Shop – a place where you buy things you want. For example, if you want some clotted cream or Bassets Licorice Allsorts, you pop to the shop and buy some. When you live a long way from where you grew up, this is not always as simple as it may seem.
I remember my Mum buying my Kiwi Cousins Kendle Mint Cake when they came on one of their rare visits as kids. Norm misses decent blackpudding and I could not live without Worcestershire Sauce (born within sniffing distance of the factory). I was interested to find out what other Pommies missed so I got in touch with Chris from “The Pommie Shop” (pommies.co.nz) who runs Pommie market stalls around the Bay of Plenty. The website is fascinating, have a look. Chris, like most people here, was very friendly and gave me lots of information;
1. The most popular UK products that they sell are Galaxy Chocolate, Shredded Wheat, Cadbury Wispa bars and a variety of UK sweets (often sweets are called lollies here which can be a tad confusing). The Shredded Wheat seems like a misfit here but it is good to know that the expats are looking after their bowels. Walkers Crisps are also popular – guess which flavours!

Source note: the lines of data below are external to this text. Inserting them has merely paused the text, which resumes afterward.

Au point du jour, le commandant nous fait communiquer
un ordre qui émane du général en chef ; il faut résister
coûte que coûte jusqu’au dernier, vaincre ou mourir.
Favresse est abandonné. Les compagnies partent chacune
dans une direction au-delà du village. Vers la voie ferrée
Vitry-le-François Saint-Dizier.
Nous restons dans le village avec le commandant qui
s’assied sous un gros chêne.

2. The Pommie shops can’t provide everything – UK meat products are difficult to get into the country and things with a short shelf life like cakes and crisps can prove expensive. I was interested to note that I was not the only Pommie here who struggled with New Zealand sausages. There are a few Pommie Butchers around though if you know where to look.
3. Mostly the people who buy from the Pommie Shop are Poms although sometimes visitors from other countries buy too. Some Kiwis get a taste for things whilst on their OE (overseas experience) and will seek these out – this is often chocolate.
I have run out of time this trip to go and visit Chris and his Pommie Shop but I will make the effort next year. Interesting to note that he (being a true Brit) misses the football more than the food and loves living in New Zealand.